+++ Passage
Hansen Fit Score™ | RAM 2025™ Multimodel Validation | February 2026
Gartner, Inc. generates approximately $6.3 billion in annual revenue advising enterprises on technology decisions. For over two decades, the Magic Quadrant, Hype Cycles, and maturity models have served as the de facto selection framework for enterprise technology procurement.
During that same period, industry implementation failure rates have remained fixed at 50–80%.
We are not claiming Gartner causes these failures. We are observing that its growing influence has not moved the baseline. This is not an accusation. It is a measurement.
The Gartner Consolidated Assessment Report applies the Hansen Fit Score™ to the world’s largest technology advisory firm — using the same framework we apply to every vendor and advisory firm we assess.
The core findings:
Gartner’s Technology Capability score is 8.8 out of 10. Its Service Delivery Capacity score is 4.0 out of 10. The 4.8-point gap between those two numbers is the “Authority Paradox” quantified: strong observation, weak outcome influence.
The composite Hansen Fit Score is approximately 5.8 out of 10. Strong market observer. Weak outcome predictor. No readiness assessment.
In 2025–2026, Gartner has positioned itself as “the world authority on AI.” This is a self-designation, not an independently validated accreditation. The report assesses this claim against four pillars — volume of expertise, breadth of coverage, predictive accuracy, and measured outcomes — and finds that the first two are genuine strengths. The last two are undocumented.
What this means for practitioners:
Gartner performs a genuine market function. Vendor categorization, technology taxonomy, trend identification, and market sizing are real contributions. The Magic Quadrant tells you who the players are.
It does not tell you which player fits your organization. It does not measure your readiness to absorb what you are buying. And it does not track whether the organizations that followed its guidance achieved implementation success.
Polish poet Stanisław Jerzy Lec asked: “Is it progress if a cannibal uses a fork?”
++++++
## What you should do:
Extend the summary of the Gartner assessment above, writing on from the Stanisław Jerzy Lec quotation about the cannibal and the fork.
+++ Supplied information
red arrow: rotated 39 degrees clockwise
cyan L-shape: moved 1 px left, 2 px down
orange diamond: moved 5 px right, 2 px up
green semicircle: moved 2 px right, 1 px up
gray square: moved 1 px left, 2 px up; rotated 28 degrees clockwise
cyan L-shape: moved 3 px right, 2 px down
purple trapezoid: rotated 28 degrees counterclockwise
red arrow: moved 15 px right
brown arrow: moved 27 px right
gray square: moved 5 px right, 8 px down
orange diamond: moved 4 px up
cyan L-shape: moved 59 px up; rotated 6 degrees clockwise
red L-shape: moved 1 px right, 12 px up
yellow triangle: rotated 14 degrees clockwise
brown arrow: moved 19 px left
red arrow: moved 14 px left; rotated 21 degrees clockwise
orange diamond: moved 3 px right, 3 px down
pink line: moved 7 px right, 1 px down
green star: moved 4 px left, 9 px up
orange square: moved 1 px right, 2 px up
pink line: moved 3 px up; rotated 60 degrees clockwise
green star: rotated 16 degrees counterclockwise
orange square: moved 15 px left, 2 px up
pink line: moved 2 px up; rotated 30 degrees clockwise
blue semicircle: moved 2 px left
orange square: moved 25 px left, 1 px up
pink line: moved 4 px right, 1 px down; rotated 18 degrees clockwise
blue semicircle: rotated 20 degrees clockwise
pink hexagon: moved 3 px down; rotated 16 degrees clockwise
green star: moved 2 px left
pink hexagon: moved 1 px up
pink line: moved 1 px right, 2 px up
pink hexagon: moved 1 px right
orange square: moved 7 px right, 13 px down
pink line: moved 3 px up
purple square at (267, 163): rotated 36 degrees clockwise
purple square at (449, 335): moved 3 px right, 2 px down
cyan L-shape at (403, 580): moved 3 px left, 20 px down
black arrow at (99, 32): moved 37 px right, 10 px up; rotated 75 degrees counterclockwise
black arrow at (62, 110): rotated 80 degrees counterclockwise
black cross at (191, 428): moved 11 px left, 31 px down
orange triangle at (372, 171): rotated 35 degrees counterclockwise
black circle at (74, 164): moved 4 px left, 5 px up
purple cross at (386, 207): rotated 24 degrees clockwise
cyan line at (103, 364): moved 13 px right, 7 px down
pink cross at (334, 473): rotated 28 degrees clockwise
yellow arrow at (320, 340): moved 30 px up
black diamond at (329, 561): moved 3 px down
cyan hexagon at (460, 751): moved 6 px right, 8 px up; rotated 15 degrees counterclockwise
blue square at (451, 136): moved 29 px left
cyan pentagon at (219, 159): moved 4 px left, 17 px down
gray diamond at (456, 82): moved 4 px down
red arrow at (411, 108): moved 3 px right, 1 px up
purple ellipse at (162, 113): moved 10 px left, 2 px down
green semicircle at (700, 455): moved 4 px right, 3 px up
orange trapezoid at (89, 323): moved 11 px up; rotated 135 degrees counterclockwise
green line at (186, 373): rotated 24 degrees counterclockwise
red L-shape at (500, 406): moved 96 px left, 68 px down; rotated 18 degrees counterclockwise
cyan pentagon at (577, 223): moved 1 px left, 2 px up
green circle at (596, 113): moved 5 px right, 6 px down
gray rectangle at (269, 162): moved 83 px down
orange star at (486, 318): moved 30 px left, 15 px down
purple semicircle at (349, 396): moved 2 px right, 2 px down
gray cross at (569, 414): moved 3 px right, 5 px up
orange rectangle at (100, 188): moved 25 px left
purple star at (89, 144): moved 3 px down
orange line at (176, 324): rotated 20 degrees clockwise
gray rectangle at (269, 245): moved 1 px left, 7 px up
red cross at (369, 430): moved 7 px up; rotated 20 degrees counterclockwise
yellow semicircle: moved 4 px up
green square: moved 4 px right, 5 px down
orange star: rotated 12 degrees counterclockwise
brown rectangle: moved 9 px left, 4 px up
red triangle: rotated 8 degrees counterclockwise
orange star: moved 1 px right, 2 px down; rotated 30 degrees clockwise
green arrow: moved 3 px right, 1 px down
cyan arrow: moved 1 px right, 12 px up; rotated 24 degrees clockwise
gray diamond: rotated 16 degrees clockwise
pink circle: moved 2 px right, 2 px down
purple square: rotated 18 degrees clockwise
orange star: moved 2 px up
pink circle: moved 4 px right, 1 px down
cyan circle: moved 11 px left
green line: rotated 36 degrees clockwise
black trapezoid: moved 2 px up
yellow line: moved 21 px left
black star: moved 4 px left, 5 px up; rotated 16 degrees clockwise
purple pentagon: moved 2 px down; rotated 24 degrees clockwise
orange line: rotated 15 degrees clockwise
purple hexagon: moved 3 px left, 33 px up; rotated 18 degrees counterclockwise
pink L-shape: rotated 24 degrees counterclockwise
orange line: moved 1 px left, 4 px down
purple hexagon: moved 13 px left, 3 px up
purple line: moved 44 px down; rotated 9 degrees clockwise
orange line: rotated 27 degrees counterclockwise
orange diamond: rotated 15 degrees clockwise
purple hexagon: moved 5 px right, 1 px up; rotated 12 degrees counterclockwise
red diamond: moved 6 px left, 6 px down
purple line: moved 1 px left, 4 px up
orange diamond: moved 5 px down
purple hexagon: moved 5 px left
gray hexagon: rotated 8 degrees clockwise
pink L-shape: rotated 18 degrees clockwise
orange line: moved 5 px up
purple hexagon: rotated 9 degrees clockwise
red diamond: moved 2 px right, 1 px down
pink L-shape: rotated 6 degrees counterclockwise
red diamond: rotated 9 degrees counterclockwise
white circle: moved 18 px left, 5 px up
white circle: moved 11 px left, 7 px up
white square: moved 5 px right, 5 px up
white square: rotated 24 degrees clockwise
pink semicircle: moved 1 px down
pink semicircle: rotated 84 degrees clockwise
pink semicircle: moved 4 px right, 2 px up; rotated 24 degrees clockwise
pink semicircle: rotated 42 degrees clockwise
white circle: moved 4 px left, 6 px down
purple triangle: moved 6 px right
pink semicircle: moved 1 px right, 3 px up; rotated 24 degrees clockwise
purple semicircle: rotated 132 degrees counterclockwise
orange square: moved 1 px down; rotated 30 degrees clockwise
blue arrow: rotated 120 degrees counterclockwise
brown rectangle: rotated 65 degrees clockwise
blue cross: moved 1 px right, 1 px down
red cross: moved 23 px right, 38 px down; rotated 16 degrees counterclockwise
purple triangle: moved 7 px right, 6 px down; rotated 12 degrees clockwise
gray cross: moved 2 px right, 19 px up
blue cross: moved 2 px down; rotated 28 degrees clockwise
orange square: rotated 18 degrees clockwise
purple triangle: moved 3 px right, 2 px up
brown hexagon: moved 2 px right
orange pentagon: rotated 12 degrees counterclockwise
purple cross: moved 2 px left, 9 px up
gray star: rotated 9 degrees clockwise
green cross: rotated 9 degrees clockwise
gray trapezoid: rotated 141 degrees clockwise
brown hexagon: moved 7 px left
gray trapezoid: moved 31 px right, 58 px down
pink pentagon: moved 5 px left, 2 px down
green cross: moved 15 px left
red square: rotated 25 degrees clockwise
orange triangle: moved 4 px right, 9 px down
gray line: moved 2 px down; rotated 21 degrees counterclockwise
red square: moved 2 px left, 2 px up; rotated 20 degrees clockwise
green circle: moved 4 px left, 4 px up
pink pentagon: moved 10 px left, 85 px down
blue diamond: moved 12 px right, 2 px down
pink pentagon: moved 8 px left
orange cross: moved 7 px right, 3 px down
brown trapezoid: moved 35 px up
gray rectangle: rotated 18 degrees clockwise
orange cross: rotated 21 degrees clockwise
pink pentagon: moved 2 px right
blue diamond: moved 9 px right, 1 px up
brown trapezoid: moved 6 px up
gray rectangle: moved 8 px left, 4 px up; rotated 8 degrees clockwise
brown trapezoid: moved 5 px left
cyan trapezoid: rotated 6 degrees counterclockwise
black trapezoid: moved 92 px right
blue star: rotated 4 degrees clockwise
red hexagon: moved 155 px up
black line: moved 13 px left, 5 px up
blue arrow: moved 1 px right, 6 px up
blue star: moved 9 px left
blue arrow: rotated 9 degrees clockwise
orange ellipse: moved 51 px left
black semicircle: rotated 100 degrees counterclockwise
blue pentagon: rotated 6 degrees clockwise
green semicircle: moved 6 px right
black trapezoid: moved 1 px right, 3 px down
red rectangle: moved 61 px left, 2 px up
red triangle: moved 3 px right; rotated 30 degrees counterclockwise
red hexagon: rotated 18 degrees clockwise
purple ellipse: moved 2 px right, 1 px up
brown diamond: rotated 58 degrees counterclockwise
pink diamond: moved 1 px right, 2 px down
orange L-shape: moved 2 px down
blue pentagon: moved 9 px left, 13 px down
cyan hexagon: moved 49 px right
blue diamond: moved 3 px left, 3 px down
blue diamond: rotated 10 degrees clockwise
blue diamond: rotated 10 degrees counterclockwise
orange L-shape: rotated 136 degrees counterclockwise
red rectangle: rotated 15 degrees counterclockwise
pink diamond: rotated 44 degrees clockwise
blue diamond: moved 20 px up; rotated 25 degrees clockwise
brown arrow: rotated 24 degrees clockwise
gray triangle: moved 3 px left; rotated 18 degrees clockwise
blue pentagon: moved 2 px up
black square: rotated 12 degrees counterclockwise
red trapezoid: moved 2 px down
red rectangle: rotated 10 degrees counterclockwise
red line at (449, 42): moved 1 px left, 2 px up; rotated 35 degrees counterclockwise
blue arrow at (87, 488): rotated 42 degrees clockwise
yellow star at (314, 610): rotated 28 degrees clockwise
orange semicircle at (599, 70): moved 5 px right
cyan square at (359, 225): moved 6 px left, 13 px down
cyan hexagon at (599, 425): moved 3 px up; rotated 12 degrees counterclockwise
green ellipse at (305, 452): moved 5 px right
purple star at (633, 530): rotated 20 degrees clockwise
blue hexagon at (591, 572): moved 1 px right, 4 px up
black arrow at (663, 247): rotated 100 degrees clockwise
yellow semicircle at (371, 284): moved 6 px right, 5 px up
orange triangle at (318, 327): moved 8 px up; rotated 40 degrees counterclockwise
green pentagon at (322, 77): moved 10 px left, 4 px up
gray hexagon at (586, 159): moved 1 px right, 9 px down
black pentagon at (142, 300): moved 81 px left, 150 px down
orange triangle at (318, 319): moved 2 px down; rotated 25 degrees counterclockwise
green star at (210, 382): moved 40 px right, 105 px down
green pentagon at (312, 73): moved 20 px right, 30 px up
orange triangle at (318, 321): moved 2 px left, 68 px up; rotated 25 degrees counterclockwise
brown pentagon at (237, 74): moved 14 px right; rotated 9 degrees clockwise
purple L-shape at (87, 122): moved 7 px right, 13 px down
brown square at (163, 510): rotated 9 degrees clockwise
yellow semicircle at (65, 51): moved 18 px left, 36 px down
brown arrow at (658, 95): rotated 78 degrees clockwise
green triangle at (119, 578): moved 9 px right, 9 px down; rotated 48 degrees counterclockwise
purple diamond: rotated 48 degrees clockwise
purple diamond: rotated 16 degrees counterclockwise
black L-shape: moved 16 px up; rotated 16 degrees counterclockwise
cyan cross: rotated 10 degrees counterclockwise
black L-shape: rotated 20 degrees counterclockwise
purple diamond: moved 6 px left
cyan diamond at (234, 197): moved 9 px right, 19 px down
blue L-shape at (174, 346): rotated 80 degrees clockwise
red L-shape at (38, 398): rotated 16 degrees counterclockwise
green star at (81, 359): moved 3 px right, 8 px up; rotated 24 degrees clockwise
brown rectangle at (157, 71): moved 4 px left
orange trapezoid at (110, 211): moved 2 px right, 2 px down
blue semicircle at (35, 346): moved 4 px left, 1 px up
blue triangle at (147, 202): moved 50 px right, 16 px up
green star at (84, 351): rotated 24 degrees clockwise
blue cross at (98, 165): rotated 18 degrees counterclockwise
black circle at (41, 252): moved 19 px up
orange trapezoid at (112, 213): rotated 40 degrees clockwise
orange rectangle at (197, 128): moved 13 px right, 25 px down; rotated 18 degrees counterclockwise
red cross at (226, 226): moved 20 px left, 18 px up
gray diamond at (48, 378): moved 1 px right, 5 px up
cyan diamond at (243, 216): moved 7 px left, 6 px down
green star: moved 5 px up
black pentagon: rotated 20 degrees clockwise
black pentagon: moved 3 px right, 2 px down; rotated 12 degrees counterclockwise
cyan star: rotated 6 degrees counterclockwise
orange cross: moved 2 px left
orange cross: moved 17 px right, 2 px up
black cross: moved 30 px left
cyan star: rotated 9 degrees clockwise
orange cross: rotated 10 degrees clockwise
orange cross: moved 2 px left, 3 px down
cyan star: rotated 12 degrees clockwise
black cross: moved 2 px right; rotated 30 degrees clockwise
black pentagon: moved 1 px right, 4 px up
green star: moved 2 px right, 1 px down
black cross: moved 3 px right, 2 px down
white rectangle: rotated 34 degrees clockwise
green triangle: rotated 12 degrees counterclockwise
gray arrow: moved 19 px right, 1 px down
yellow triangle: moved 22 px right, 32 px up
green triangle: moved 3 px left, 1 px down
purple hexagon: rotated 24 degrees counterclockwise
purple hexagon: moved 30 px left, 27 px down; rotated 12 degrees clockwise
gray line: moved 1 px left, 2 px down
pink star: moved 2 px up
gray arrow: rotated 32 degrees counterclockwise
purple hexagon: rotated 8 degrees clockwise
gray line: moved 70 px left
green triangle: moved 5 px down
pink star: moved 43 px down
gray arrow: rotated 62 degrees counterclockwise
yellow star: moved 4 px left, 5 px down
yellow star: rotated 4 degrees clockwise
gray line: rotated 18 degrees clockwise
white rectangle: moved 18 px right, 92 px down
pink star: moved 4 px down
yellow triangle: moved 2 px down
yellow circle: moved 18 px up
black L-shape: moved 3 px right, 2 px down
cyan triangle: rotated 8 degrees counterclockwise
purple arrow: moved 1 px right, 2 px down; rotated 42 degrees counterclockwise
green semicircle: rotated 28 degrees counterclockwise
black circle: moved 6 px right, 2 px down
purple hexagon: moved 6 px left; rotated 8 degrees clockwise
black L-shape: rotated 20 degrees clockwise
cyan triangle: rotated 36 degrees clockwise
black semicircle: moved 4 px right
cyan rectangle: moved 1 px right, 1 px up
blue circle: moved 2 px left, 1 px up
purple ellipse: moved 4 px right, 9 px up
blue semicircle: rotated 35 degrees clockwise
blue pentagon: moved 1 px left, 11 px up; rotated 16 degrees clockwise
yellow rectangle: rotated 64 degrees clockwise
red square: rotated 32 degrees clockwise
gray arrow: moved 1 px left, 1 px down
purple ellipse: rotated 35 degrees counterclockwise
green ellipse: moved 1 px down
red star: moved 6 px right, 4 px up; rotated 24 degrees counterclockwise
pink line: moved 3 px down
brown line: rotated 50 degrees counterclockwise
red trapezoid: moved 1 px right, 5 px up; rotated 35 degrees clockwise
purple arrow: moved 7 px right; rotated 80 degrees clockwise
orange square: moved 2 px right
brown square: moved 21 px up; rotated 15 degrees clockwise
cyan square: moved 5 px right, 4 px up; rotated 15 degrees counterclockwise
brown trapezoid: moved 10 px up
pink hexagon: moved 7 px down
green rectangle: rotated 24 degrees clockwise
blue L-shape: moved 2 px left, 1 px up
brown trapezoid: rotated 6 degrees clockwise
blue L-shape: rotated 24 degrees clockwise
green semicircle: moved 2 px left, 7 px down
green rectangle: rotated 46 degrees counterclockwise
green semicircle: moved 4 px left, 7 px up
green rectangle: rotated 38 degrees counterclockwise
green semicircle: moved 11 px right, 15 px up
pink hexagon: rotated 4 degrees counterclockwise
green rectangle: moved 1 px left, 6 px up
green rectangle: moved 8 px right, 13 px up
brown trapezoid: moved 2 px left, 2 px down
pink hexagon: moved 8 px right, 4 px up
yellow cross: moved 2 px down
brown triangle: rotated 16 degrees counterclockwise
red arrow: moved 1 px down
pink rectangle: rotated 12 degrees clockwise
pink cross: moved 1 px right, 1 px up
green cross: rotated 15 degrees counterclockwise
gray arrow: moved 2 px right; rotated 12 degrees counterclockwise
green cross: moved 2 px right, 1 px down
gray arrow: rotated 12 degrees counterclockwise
++++++
## Task answer:
The Magic Quadrant is the fork. It makes the consumption of technology look more civilized. It does not change the fundamental behavior of the organization consuming the technology.
The Hansen Fit Score measures the behavior. That is the difference.
What the report covers:
The full 17-page assessment includes Hansen Fit Score estimates across three dimensions, the Failure Paradox documented across five technology eras (2003–2026), the AI Literacy Roadmap analysis showing the missing Phase 0 step, Gartner’s own published data documenting persistent failure rates, revenue model incentive analysis, the “Certainty Theater” pattern, five critical questions to ask before relying on Gartner for selection decisions, and practitioner recommendations for CPOs currently subscribing to Gartner services.
The assessment was validated across Models 1, 2, 3, 5, and 6 using RAM 2025™ multimodel analysis. It draws on 391+ Procurement Insights archive posts documenting Gartner’s influence since May 28, 2007 — 18 years of continuous, independent documentation.
This assessment is 100% independent. Hansen Models has never accepted vendor sponsorship, analyst firm sponsorship, or any form of payment from Gartner, Inc.
The report is available now through Hansen Models.
Access the Gartner Consolidated Assessment Report →
NEXT REPORT RELEASE: ZYCUS
Hansen Models — Practitioner Performance Analysis & Vendor Reconciliation Exposed. Explainable. Repeatable.
© 2026 Hansen Models (1001279896 Ontario Inc.) All rights reserved.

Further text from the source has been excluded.